▸ **EXERCISE DESCRIPTION**: For each entry, restate it word for word while omitting any image it holds.
=-=-=-=-=
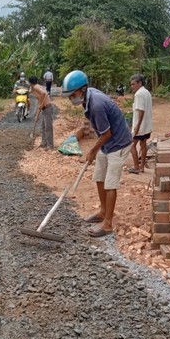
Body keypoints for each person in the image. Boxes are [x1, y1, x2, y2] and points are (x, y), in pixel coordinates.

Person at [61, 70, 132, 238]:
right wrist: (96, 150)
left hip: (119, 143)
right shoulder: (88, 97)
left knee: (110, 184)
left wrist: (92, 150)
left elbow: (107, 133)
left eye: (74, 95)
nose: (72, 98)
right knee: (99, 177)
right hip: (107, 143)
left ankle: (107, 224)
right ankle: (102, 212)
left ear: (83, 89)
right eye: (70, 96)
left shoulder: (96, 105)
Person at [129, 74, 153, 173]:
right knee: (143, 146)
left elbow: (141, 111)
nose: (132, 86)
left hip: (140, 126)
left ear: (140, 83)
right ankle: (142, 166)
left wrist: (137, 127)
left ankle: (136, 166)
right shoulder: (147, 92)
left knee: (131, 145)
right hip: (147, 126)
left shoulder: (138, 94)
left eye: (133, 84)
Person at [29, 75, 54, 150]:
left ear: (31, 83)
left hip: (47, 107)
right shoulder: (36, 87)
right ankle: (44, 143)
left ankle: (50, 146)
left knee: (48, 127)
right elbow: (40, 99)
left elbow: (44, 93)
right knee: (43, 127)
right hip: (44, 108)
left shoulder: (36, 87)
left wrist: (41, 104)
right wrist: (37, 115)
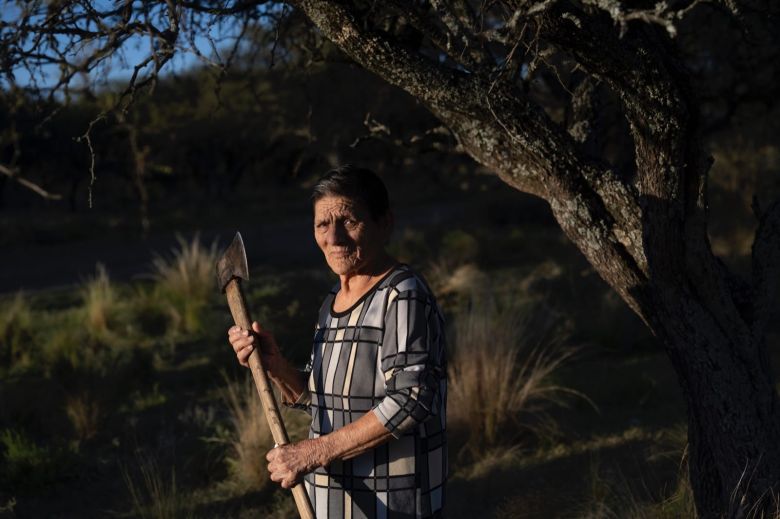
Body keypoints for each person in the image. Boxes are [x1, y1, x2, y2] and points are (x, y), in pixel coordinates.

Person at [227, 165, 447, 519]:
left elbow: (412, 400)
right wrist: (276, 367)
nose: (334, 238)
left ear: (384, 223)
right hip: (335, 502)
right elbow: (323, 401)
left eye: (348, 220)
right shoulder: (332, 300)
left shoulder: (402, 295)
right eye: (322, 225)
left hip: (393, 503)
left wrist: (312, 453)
=-=-=-=-=
▸ **EXERCISE OUTPUT**:
Body keypoints for each person in the image. Boxes are [x1, y1, x2, y2] and points are (x, y), in pixel coordinates.

Person at [61, 70, 132, 238]:
right wrist: (96, 150)
left hip: (119, 143)
right shoulder: (88, 97)
left knee: (110, 184)
left wrist: (92, 150)
left elbow: (107, 133)
left eye: (74, 95)
nose: (72, 98)
right knee: (99, 177)
right hip: (107, 143)
left ankle: (107, 224)
right ankle: (102, 212)
left ear: (83, 89)
right eye: (70, 96)
left shoulder: (96, 105)
Person at [129, 74, 153, 173]:
right knee: (143, 146)
left elbow: (141, 111)
nose: (132, 86)
left hip: (140, 126)
left ear: (140, 83)
right ankle: (142, 166)
left wrist: (137, 127)
left ankle: (136, 166)
right shoulder: (147, 92)
left knee: (131, 145)
right hip: (147, 126)
left shoulder: (138, 94)
left eye: (133, 84)
Person at [29, 75, 54, 150]:
left ear: (31, 83)
left hip: (47, 107)
right shoulder: (36, 87)
right ankle: (44, 143)
left ankle: (50, 146)
left knee: (48, 127)
right elbow: (40, 99)
left elbow: (44, 93)
right knee: (43, 127)
right hip: (44, 108)
left shoulder: (36, 87)
left wrist: (41, 104)
right wrist: (37, 115)
Body keypoints for each person in the image. Boxes are [x1, y1, x2, y2] and points are (x, y), in pixel coordinates.

Person at [227, 165, 447, 519]:
left elbow: (412, 400)
right wrist: (276, 367)
nose: (334, 238)
left ear: (384, 223)
right hip: (335, 502)
right elbow: (323, 401)
left eye: (348, 220)
right shoulder: (332, 300)
left shoulder: (402, 295)
right eye: (322, 225)
left hip: (393, 503)
left wrist: (312, 453)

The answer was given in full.